"Maiden," replied Attila, "dost thou think that such vague words can deceive me? Thinkest thou that so thin a veil can hide the features of thy mind? Thou weepest for thy lover! thou thinkest that he is either dead or faithless, because he has not come so soon as he promised!"
"Thou art mistaken, oh Attila!" replied Ildica; "I neither think him dead--for God protects the good, the virtuous, and the noble--nor do I think him faithless; for to judge so harshly of him would be to wrong the God who formed his heart, and made it upright, true, and constant. I may have fears and apprehensions, but they are not of him or of his truth. What they are matters not to any one; for though I may be carried captive after a mighty conqueror's army, the freedom of my thoughts he cannot touch; and I am still at liberty in heart and soul, above his reach, and far beyond his power."
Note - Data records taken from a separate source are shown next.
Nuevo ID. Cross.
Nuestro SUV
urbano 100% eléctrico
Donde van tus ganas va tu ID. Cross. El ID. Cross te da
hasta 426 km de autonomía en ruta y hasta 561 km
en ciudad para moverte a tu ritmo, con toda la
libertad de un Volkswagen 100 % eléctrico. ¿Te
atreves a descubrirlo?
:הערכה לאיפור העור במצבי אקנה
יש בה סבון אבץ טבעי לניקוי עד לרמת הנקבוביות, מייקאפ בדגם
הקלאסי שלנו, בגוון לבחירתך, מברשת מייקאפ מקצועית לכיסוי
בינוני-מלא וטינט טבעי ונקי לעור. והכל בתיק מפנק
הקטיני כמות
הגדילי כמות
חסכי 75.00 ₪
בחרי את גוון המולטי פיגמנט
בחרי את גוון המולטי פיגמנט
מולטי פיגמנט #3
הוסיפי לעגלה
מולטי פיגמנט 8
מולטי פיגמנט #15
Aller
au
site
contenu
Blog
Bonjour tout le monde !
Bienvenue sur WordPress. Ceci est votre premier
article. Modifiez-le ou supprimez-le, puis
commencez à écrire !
Her words, however bold, seemed to give no offence to Attila; but, on the contrary, as she spoke, a brighter and a warmer fire glowed up in his countenance, and taking her unwilling but unresisting hand, he led her back to the seat from which she had risen, saying, "Thou art bold as well as beautiful, and well fit to be the bride of some great warrior, whose soul is capable of prizing such as thine."
"May such be my fate!" replied Ildica. "Theodore, to whom all my thoughts and feelings are given, is worthy of much more than this weak hand. Hast thou heard news of his return, oh king? and dost thou come to make me happy with the tidings!"
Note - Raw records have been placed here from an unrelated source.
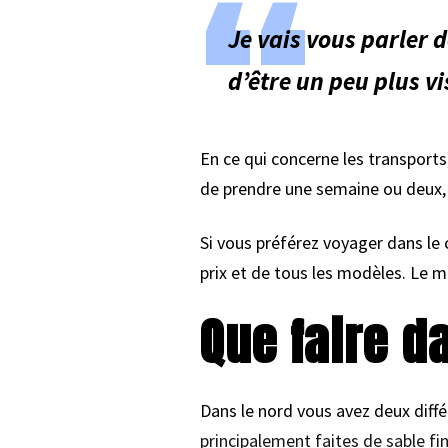
Je vais vous parler d
d’être un peu plus vi
En ce qui concerne les transports
de prendre une semaine ou deux, de
Si vous préférez voyager dans le 
prix et de tous les modèles. Le 
Que faire d
Dans le nord vous avez deux diff
principalement faites de sable fin,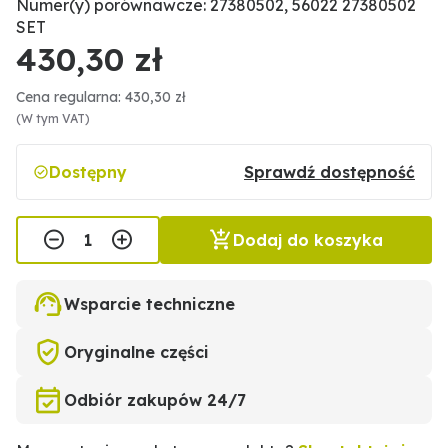
Numer(y) porównawcze: 27380502, 56022 27380502
SET
430,30 zł
Cena regularna: 430,30 zł
(W tym VAT)
Dostępny
Sprawdź dostępność
Dodaj do koszyka
Wsparcie techniczne
Oryginalne części
Odbiór zakupów 24/7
Attila's brow grew dark for a moment; but the angry cloud soon passed away, and the light of other passions returned to his countenance. "No, Ildica, no!" he said, "I come not to tell you of his return, for no news of his coming has yet reached the camp, though the time fixed by his own lips as the utmost period of his absence has wellnigh expired. No, Ildica, no! I come to tell thee of a brighter and a loftier fate which may be thine, if thy mind be capable, as I am sure it is, of higher aspirations and more noble hopes."
"I seek no loftier fate, oh king!" cried Ildica, shrinking from his eager gaze, and striving to delay the utterance of words by Attila which, with woman's keen insight into the heart of man, she knew would bind him to pursue his purpose by the bond of pride, stronger, far stronger than even passion itself--"I seek no loftier fate, I entertain no higher aspirations! To be the wife of him whom my heart has loved from infancy to womanhood--to wed him who has loved me through every change of fate, through peril and danger, through absence and temptation--to wed him who has so loved me, and whom I so love, is to my mind the brightest fate, the loftiest destiny that woman could obtain."
"But if he be dead?" said Attila, fixing his dark eyes full upon her.
"Then," replied Ildica, seeing the danger of the slightest hesitation in her answer to such a suggestion, "then will I either die also, or, vowing myself to silent prayer, leave for ever an idle and a sorrowful world, and hide myself with some of those lone sisterhoods who spend their days in solitude."
"Not so," answered Attila, drawing closer to her: "thou shouldst have a better destiny; thou shouldst be the bride of Attila--his chosen, his best beloved bride; honoured and revered above all others; queen of his heart; mistress of his actions; sovereign of all the nations that bow to his command."
Ildica sprang from his eager arm, and cast herself upon her knees before him. The terrible words were spoken! There was no escape left but in determination strong as his own! She could no longer avoid the theme most dreaded; and her task was to meet it boldly and at once!